Manual:Edit token

From MediaWiki.org

An edit token is a random string that is passed between a client and the MediaWiki server when performing actions that change pages. It is used to check that the user really intended to make the change, rather than being tricked into requesting the change on the wiki while visiting an external site (i.e. w:cross-site request forgery).

Note: the information on this page needs to be verified by a developer .

Contents 1 Why is it necessary 2 How does it work 3 Source code 4 Salt 5 The edit token suffix

[edit] Why is it necessary

Edit tokens are used as an additional security measure when performing changes. If the user identity were checked using cookies only, an external site could use a link like the following one to have visitors perform changes to the wiki.

http://en.wikipedia.org/w/index.php?title=Image:Abcd.jpg&action=delete&oldimage=324242234

Following such a link would lead an administrator to unknowingly request deletion of an image. If the administrator is still logged in, the server would check the cookies and grant the request.

For this reason, actions performing changes require an additional piece of data that is passed as an HTTP parameter, the edit token. An edit token is embedded into web pages from which the user can request a change; this includes the edit form (where one can change a page by pressing "Save change") but also the image description pages (where an administrator can request deletion of an old version of an image), contributor histories (where administrators can rollback), etc. When the user actually request the change to be done (by pressing a button or following a link), the edit token is sent back to the server. This proves the server that the user has requested the change directly from the site and not from an external site, as external sites do not have access to the edit token of the user.

[edit] How does it work

An edit token is a random string stored in the PHP session, which is an associative array that is stored in the server and maintained across sessions because of a cookie (e.g., enwiki_session on the English Wikipedia). The edit token is in particular contained in the wsEditToken element of the PHP session.

Edit tokens are embedded into web pages from where the user can request a change.
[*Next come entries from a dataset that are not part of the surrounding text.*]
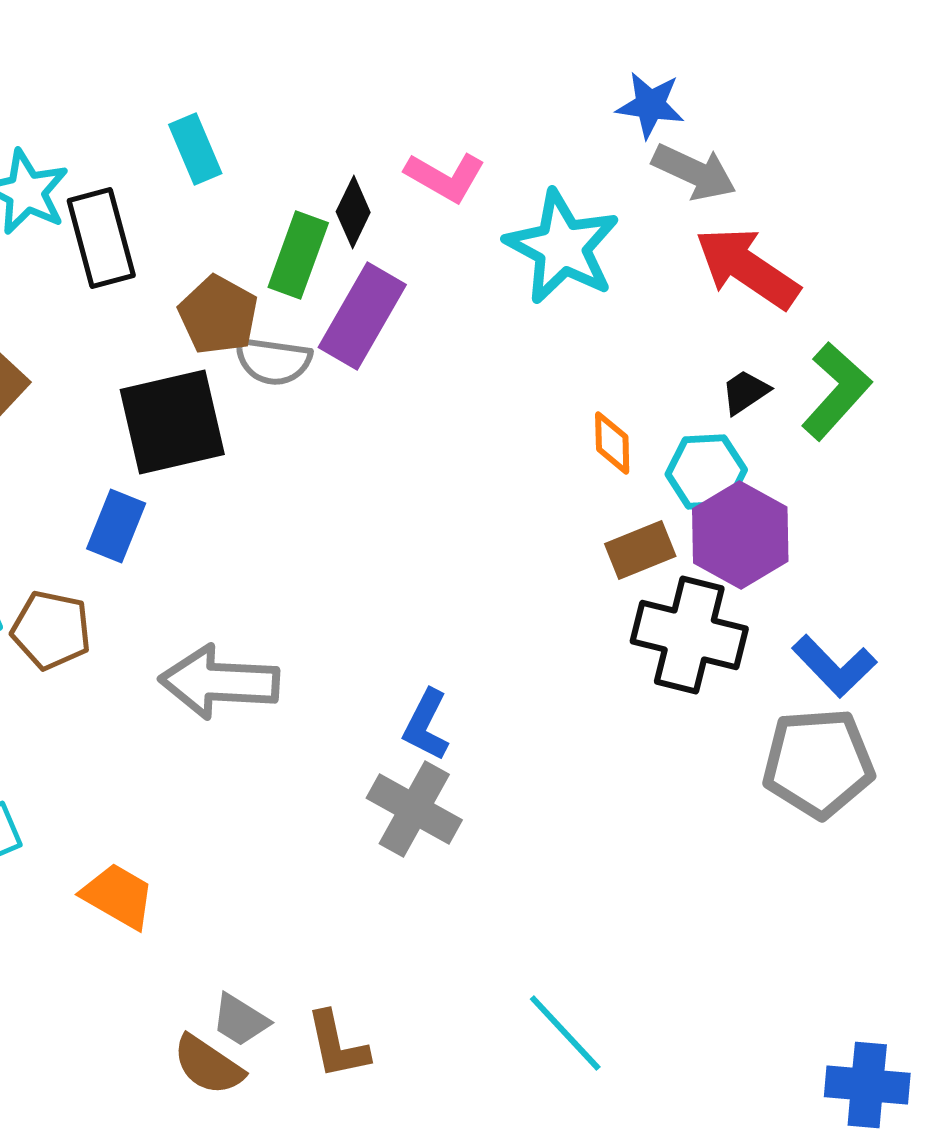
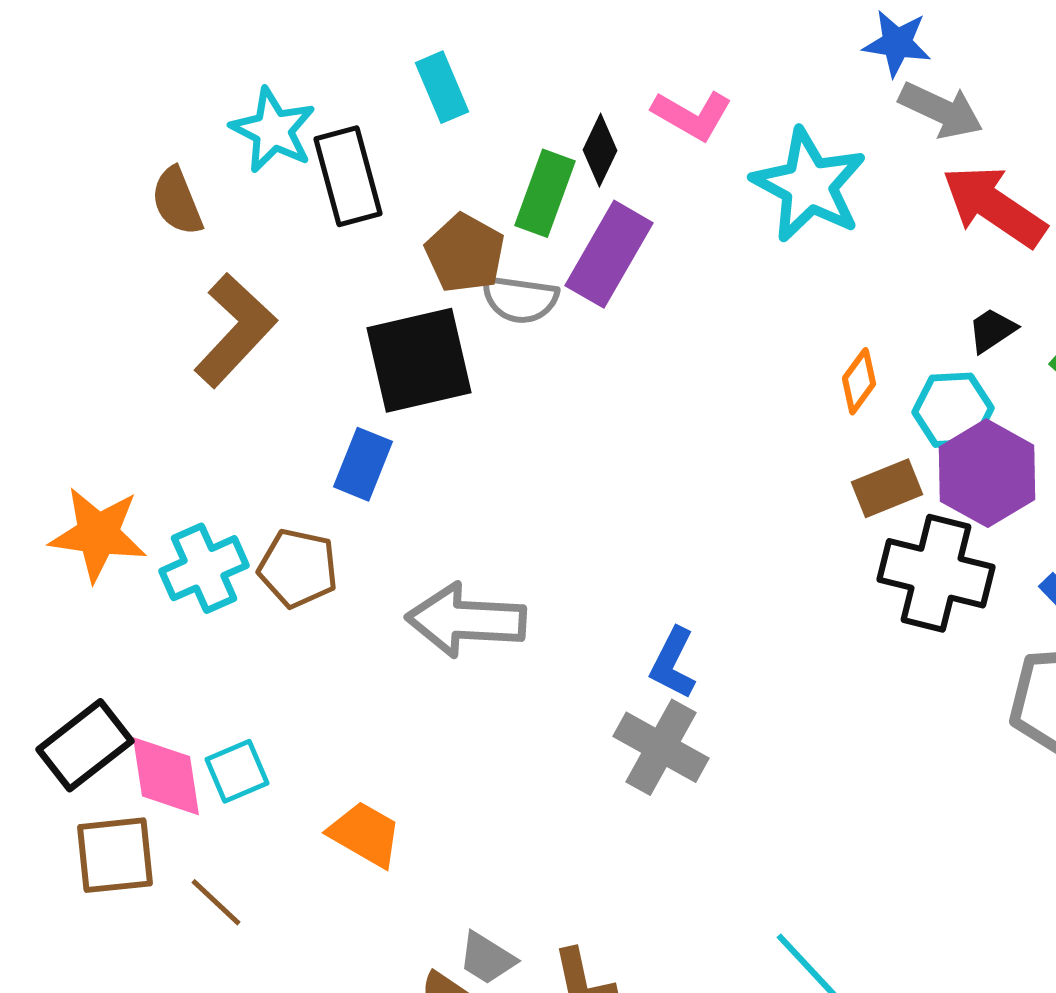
orange diamond: (612, 443) -> (859, 381), turned 38

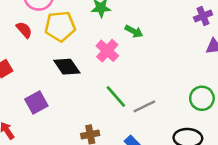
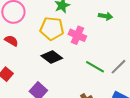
yellow pentagon: (60, 26) -> (52, 29), moved, turned 30
green arrow: (134, 31) -> (106, 16), moved

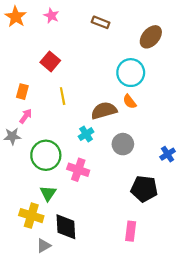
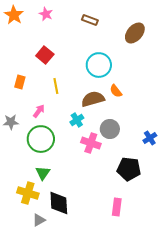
cyan circle: (131, 73) -> (99, 65), moved
pink arrow: (26, 116) -> (39, 111), moved
pink cross: (78, 170) -> (91, 143), moved

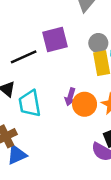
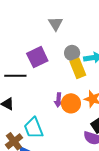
black line: (24, 57) -> (15, 76), turned 35
cyan trapezoid: (30, 103) -> (34, 128), moved

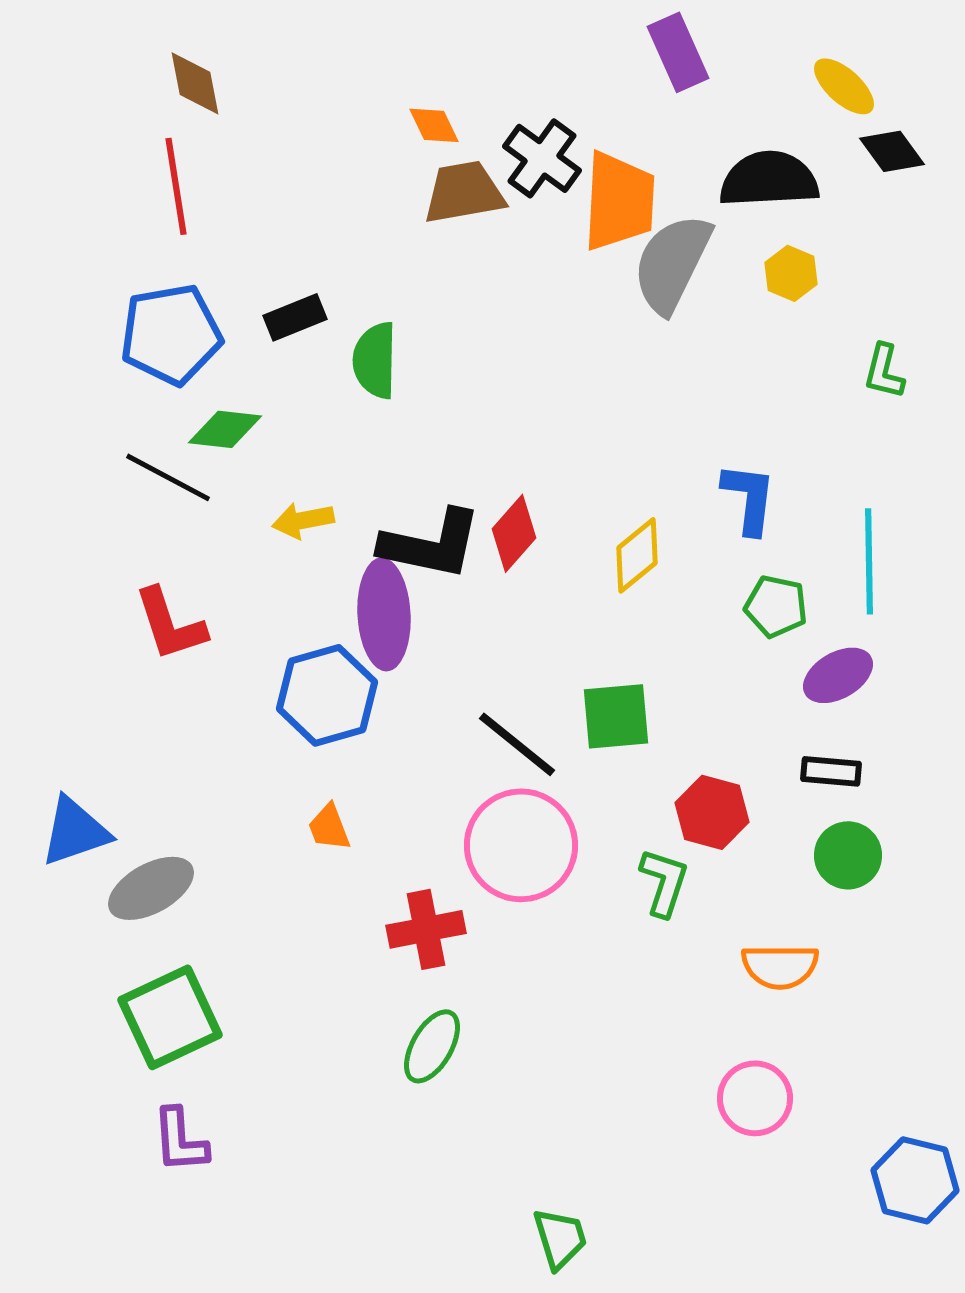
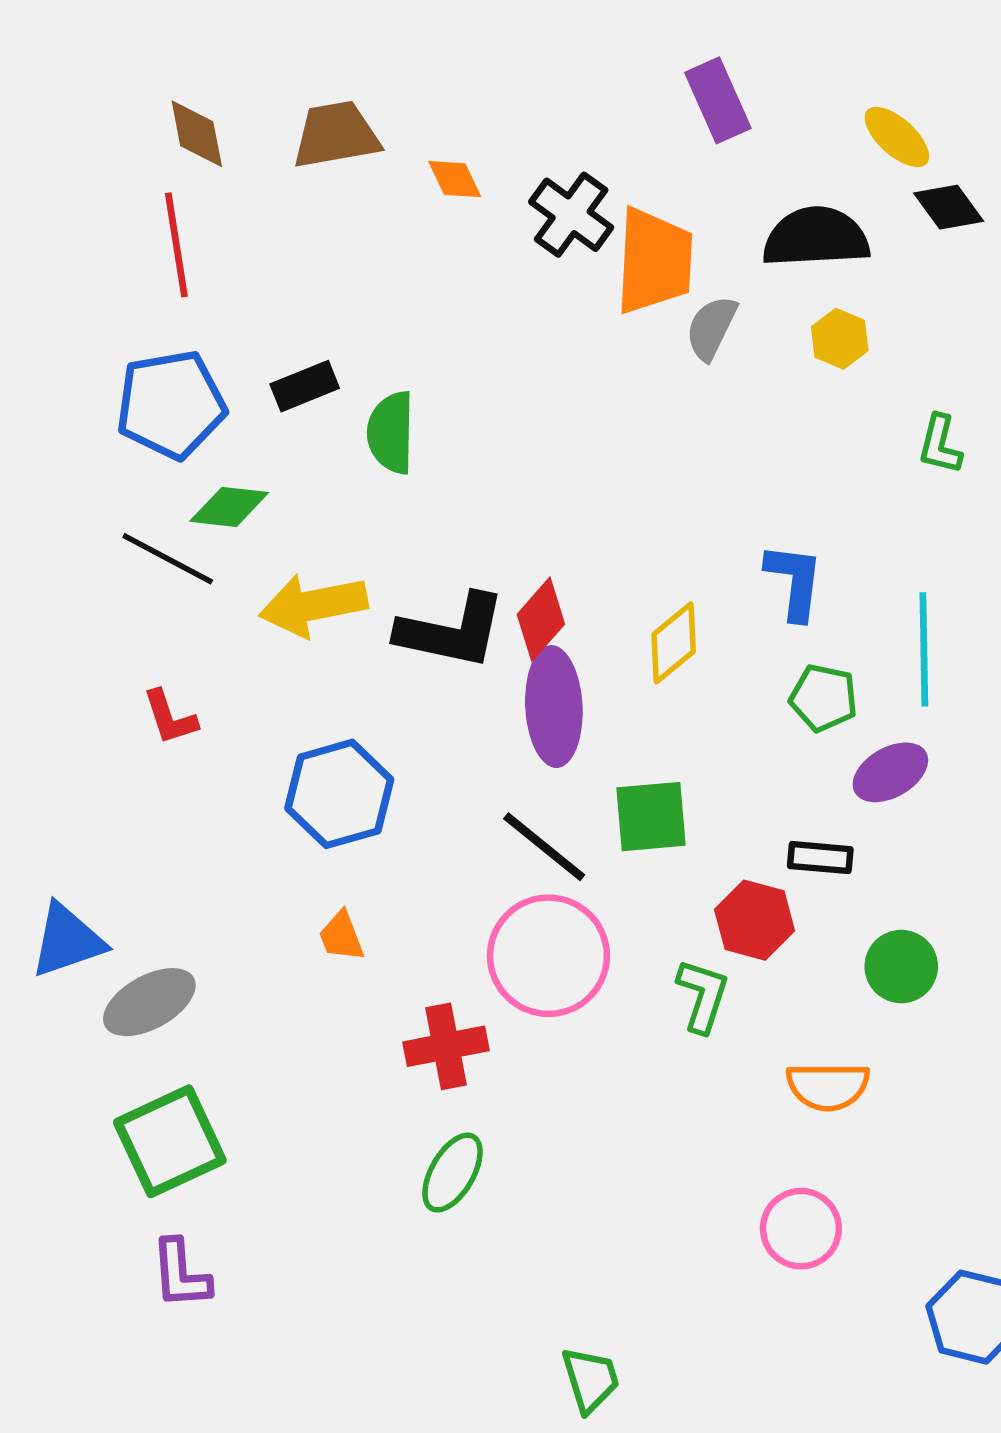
brown trapezoid: (464, 192) -> (336, 135), moved
gray semicircle: (672, 263) -> (711, 328), size x0.6
yellow arrow: (303, 520) -> (313, 605), size x1.6
purple ellipse: (384, 614) -> (554, 707), moved
red L-shape: (170, 624) -> (170, 717), size x0.7
black rectangle: (831, 771) -> (820, 858), moved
When such a page is to be generated, the edit token is retrieved from the wsEditToken element of the PHP session, if such an element exists; otherwise, a random string is generated and stored in that element.

What is actually embedded into the web page is not the wsEditToken element itself. Rather, this element is concatenated to the salt, which is a string that depends on the particular action and page; the resulting string is then MD5-hashed; this is what is embedded in the web page. When the user actually requests the action, this string is sent back to the server via an HTTP parameter. The server can then check the correctness of this parameter: it repeats the procedure used to generate it from the PHP session and checks if the result is is equal to the parameter.

[edit] Source code

Edit tokens are mainly dealt with in the User.php source file, and in particular by the following methods.

editToken(salt) 

returns the MD5 hash of the concatenation of the wpEditToken element of the PHP session with the salt; if such an element does not exist in the PHP session, a random one is generated;

generateToken(salt) 

generate a random string (depends on the salt parameter)

matchEditToken(token, salt) 

checks whether its first argument is a valid edit token with respect to the salt; this is done by repeating the procedure of generation and then comparing the result with the first argument; in particular, this function calls editToken(salt) and then compares the result with the first argument;

[edit] Salt

The default salt is the empty string; most actions use this default value. As a result, an edit token string received from a server to perform one such an action on a page can also be used to perform other actions on other pages. However, since an edit token is stored in the PHP session, it can be used only as long as the session is kept in the server and the client has the corresponding session token cookie (e.g., the enwiki_session cookie).

An edit token hash generated using a salt can be used for performing other actions only if the salt used by them is the same. As a result, if the salt for example depend on the page where the action is to be performed, the edit token hash can only be used on that page. Actions not using the default empty salt are:

rollback 

the salt is the title of the article (including the namespace prefix) concatenated with the name of the user whose edits are to be reverted;

delete the old version of an image 

the salt is the oldimage parameter (when deleting all version this parameter is the empty string, which is also the default salt);

SpecialUserrights 

the salt is the username of the user whose properties are to be changed;

SpecialWatchlist/clear 

the salt is the string 'clearwatchlist'

[edit] The edit token suffix

Since revision 18112, a trailing backslash has been added to edit tokens, and edit tokens made of a single backslash introduced for anonymous users. This change has been done to prevent broken proxies from editing: proxies that cannot correctly handle the backslash typically also mess up the wiki markup code. This suffix has been changed to +\ in r23287.